Secondo i dati diffusi dall'azienda, in cinque anni i consumi elettrici sono diminuiti di circa 17,5 milioni di kWh, pari a una riduzione del 20% rispetto al 2020. Un risultato che, ai prezzi attuali dell'energia, si traduce in un risparmio economico stimato in circa 4 milioni di euro all'anno.

BrianzAcque: come sono diminuiti i consumi energetici

Il percorso di efficientamento ha riguardato l'intero ciclo dell'acqua, dalla captazione alla distribuzione fino alla depurazione.

Nel settore dell'acquedotto i consumi sono passati da 57.971.637 kWh nel 2020 a 43.091.703 kWh nel 2025, mentre nell'area depurazione e fognatura sono scesi da 19.504.815 kWh a 16.811.853 kWh. Complessivamente il fabbisogno energetico è diminuito da 77.476.452 a 59.903.556 kWh.

Tra gli interventi indicati da BrianzAcque figurano:

  • la sostituzione di circa 130 pompe ad alta efficienza negli impianti di captazione e sollevamento, con un risparmio di 5,5 milioni di kWh all'anno nel comparto acquedotto;
  • il miglioramento della gestione della rete attraverso sistemi di telecontrollo e automazione, che ha consentito un risparmio di circa 2 milioni di kWh l'anno;
  • la riduzione delle perdite idriche tramite la distrettualizzazione della rete, con un beneficio energetico netto di circa 2 milioni di kWh ogni anno;
  • gli interventi sugli impianti di depurazione, che hanno ridotto i consumi di 2,7 milioni di kWh, pari al 14% del fabbisogno del settore.

La società precisa inoltre che una parte della riduzione complessiva, pari a circa 5,3 milioni di kWh, è legata anche a fattori esterni, come l'andamento dei livelli di falda e le dinamiche gestionali del sistema idrico.

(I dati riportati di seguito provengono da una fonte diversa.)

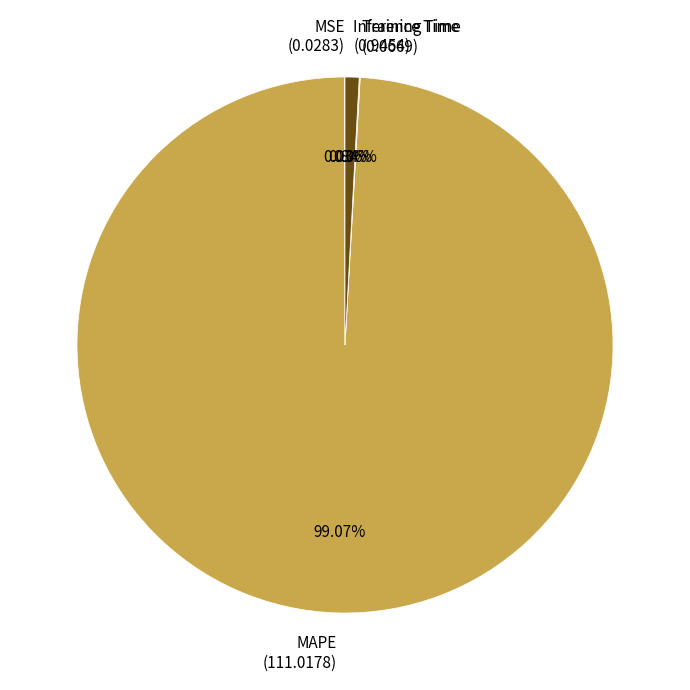

Do MAPE and Inference Time together represent more than half of the pie?

Yes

Il piano energetico 2026-2030: fotovoltaico e biogas per produrre energia

Conclusa la prima fase di efficientamento, BrianzAcque guarda ora all'autoproduzione di energia da fonti rinnovabili. Il nuovo piano energetico 2026-2030 si basa su due direttrici principali.

La prima riguarda la realizzazione di impianti fotovoltaici nei principali siti aziendali, con una potenza complessiva prevista di circa 3,6 MW e una produzione stimata di 4,5 milioni di kWh all'anno.

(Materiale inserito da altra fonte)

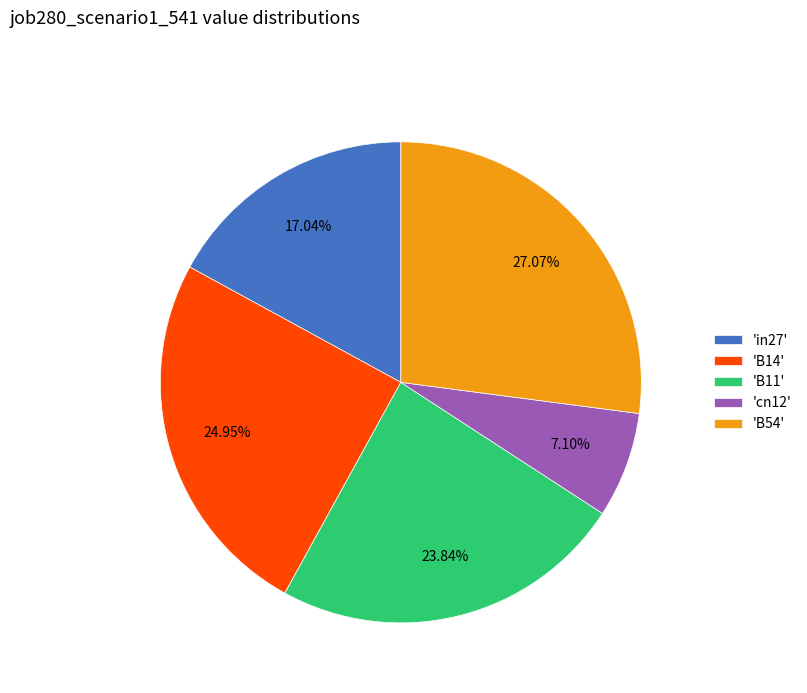

Is there a majority slice in this chart?

No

La seconda punta invece ad aumentare la produzione di biogas, da trasformare in energia elettrica attraverso il recupero dei fanghi di depurazione, fino a raggiungere un potenziale di circa 5,5 milioni di kWh annui.

L'obiettivo complessivo è arrivare a produrre 10 milioni di kWh all'anno, coprendo circa il 16% dei consumi energetici dell'azienda e generando un beneficio economico stimato in 2,2 milioni di euro.

L'obiettivo di BrianzAcque entro il 2030

Secondo quanto illustrato dall'azienda, il percorso verso la neutralità energetica proseguirà integrando ulteriori interventi di efficientamento con una crescente produzione autonoma di energia.

Dopo aver ridotto i consumi di circa 17,5 milioni di kWh nel quinquennio 2021-2025, BrianzAcque punta ora a diminuire di altri 10 milioni di kWh l'energia acquistata entro il 2030. L'obiettivo dichiarato è arrivare, rispetto ai livelli del 2020, a una riduzione complessiva pari a circa un terzo dei consumi energetici totali.